| Stated exercise 1 |
In the article about the economists' letter, which pressure group co-ordinated the letter?

Sunday, November 02 2008

In a letter published in today's Sunday Telegraph, in direct response to last week's letter by a group of economists rejecting the notion that the government should spend on public works in the current economic downturn, some of the UK's leading economic and social policy experts have said the government is absolutely right to use fiscal policy in order to boost the country's ailing economy, including spending on public works.

The letter co-ordinated by leading centre-left pressure group Compass reads:

"The economists who claim the government is "misguided" in using public works to help deal with recession are burying their heads in the sand. We would instead argue the Government is right to take a pragmatic approach, including spending on public works.

Britain faces a potentially deep recession. Given the likely depth of the problem, it would be irresponsible for the Government not to use all the tools at its disposal to limit the damage from any downturn.

The consequences of failing to reflate the economy through state intervention would mean the most vulnerable in society would pay the heaviest price for market failure.

We agree that tax cuts can play a role in fiscal stimulus - particularly when targeted at those on lower and middle incomes. However increased public spending can play a crucial role too in stimulating economic activity, not least when it is also private businesses, such as those in the construction industry, who benefit from public procurement contracts, not simply the public sector.

| Recorded information |
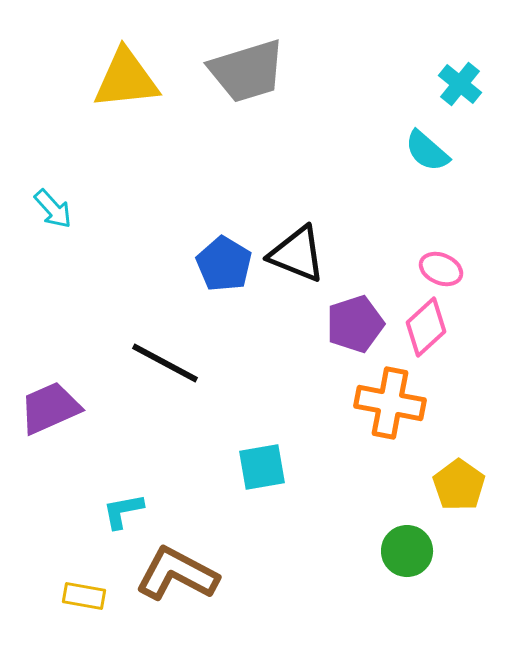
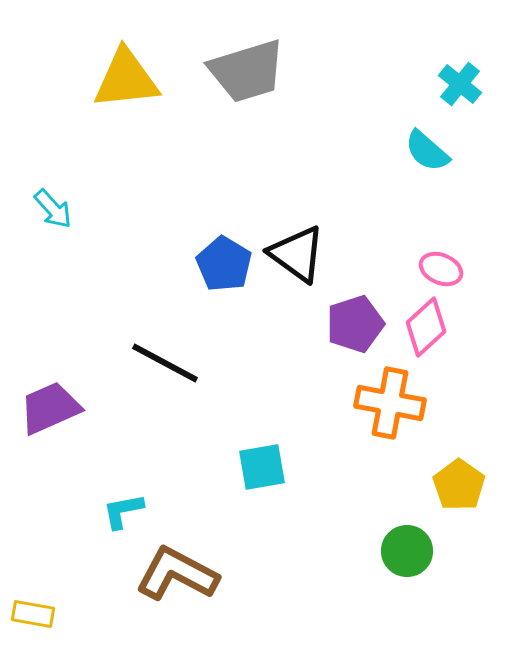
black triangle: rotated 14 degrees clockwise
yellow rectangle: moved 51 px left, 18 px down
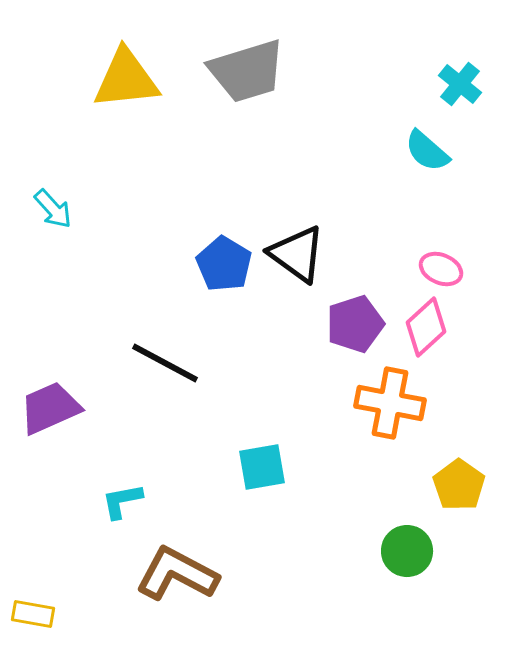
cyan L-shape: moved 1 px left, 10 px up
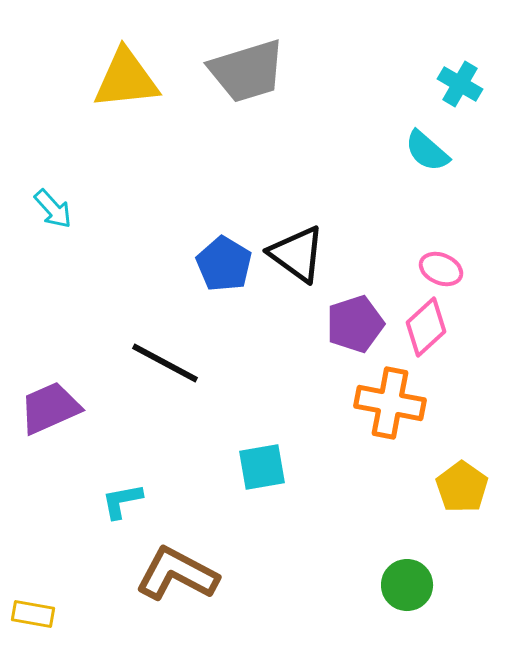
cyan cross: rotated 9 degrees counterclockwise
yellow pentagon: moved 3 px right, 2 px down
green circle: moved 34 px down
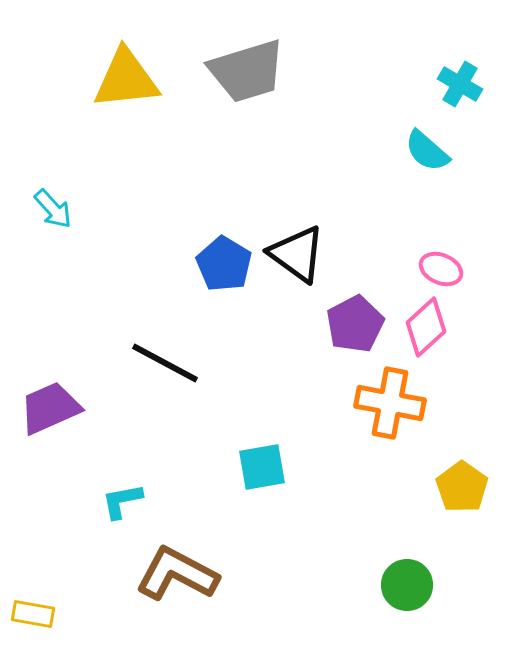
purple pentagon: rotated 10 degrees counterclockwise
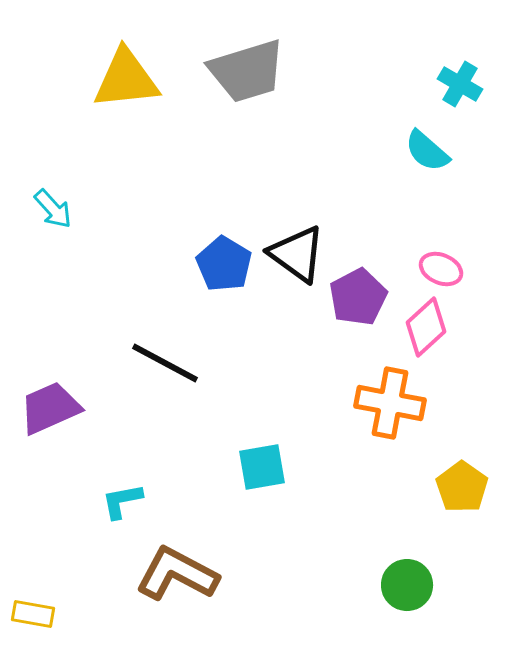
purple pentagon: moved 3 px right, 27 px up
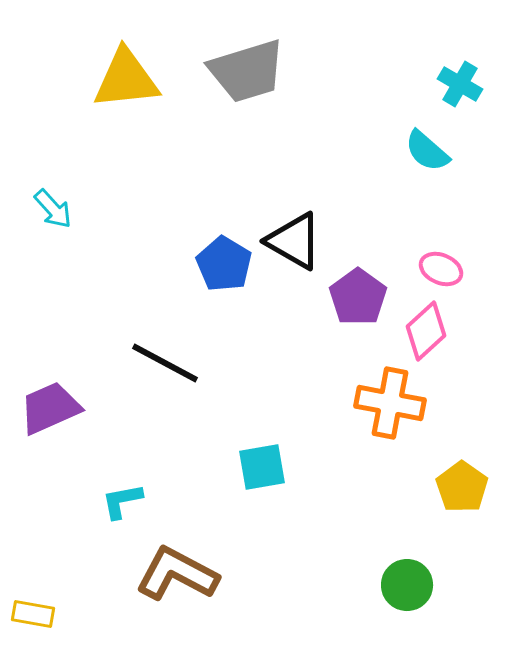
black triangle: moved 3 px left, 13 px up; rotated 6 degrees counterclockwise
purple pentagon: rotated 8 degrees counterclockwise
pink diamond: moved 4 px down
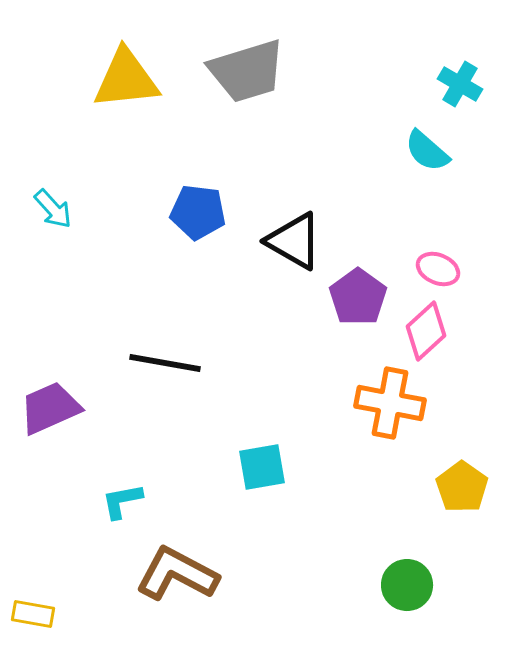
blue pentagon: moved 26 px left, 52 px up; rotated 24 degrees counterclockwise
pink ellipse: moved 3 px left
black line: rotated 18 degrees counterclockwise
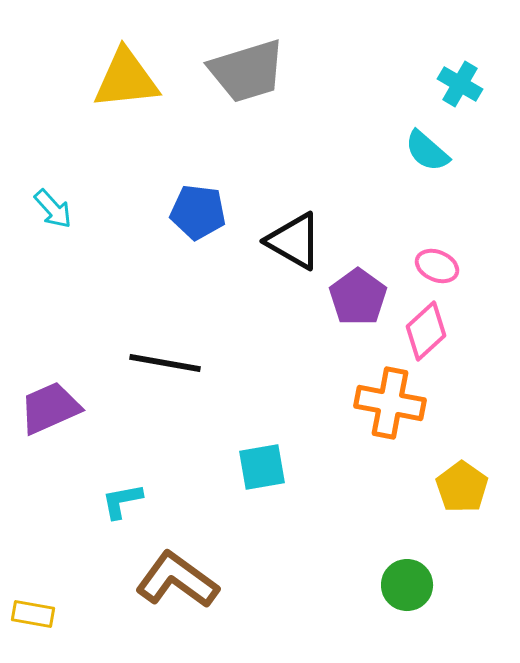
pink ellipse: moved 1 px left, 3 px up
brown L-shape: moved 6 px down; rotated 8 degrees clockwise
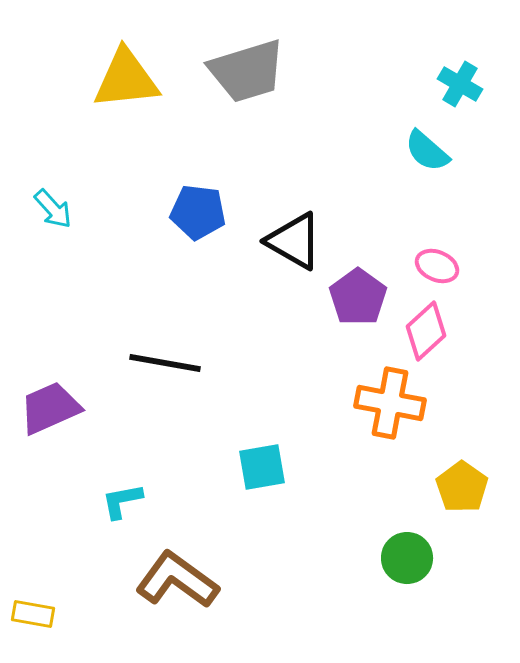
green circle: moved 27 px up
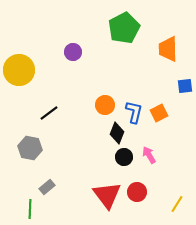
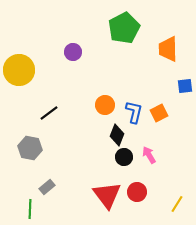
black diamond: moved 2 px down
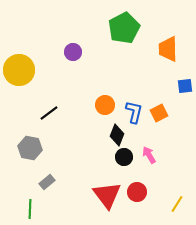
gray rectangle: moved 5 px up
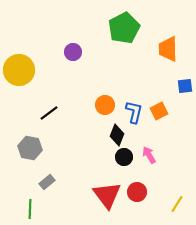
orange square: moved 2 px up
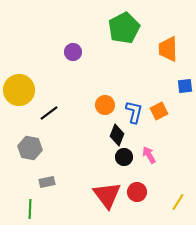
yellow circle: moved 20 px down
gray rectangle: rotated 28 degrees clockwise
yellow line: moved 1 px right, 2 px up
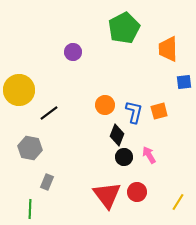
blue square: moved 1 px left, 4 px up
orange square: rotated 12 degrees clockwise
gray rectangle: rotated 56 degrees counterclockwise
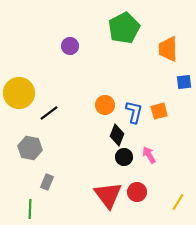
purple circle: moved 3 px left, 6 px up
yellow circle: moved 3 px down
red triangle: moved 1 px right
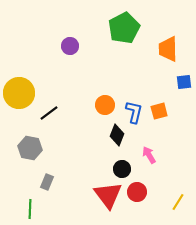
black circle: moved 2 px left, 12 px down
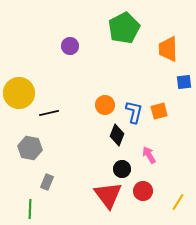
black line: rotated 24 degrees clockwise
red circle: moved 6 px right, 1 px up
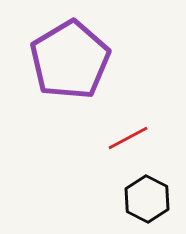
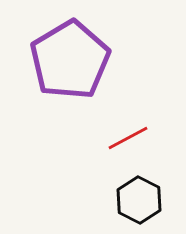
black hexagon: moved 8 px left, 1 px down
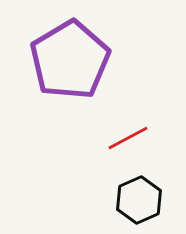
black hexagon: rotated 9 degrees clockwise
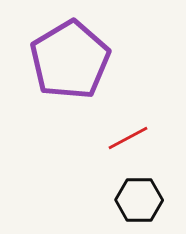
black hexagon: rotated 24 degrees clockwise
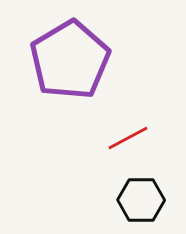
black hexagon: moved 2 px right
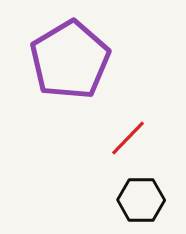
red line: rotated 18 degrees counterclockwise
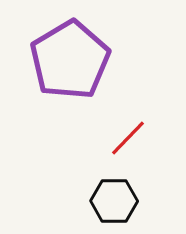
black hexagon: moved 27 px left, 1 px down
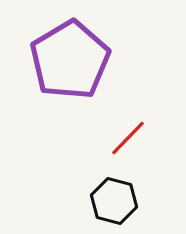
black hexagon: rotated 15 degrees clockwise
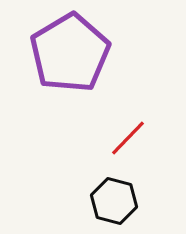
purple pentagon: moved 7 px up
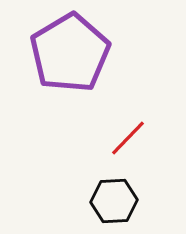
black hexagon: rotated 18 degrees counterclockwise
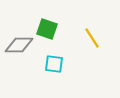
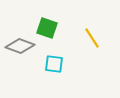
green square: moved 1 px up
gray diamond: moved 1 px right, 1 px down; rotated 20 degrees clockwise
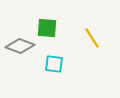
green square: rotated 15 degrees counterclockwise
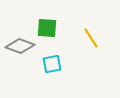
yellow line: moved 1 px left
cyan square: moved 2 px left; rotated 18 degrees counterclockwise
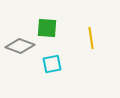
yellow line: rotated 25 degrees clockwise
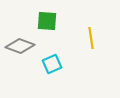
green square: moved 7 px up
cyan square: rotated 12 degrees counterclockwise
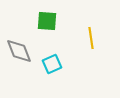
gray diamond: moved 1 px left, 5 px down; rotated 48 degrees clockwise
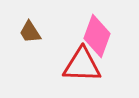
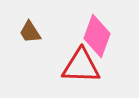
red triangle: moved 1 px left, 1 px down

| Stated exercise 2 |
Copy the lines of the records from the line containing "black hexagon: moved 2 px right" through the end of the records, leaving out the picture lines.

| Written solution 1 |
Compass

| Written solution 2 |
black hexagon: moved 2 px right
red line: rotated 18 degrees counterclockwise
black hexagon: moved 27 px left, 1 px down
black hexagon: rotated 15 degrees clockwise
purple pentagon: moved 7 px up
black hexagon: rotated 18 degrees counterclockwise
green square: moved 1 px up
gray diamond: moved 1 px right, 1 px down; rotated 20 degrees clockwise
green square: rotated 15 degrees counterclockwise
yellow line: moved 1 px left
cyan square: moved 2 px left; rotated 18 degrees counterclockwise
yellow line: rotated 25 degrees clockwise
green square: moved 7 px up
cyan square: rotated 12 degrees counterclockwise
gray diamond: moved 1 px left, 5 px down; rotated 48 degrees clockwise
red triangle: moved 1 px left, 1 px down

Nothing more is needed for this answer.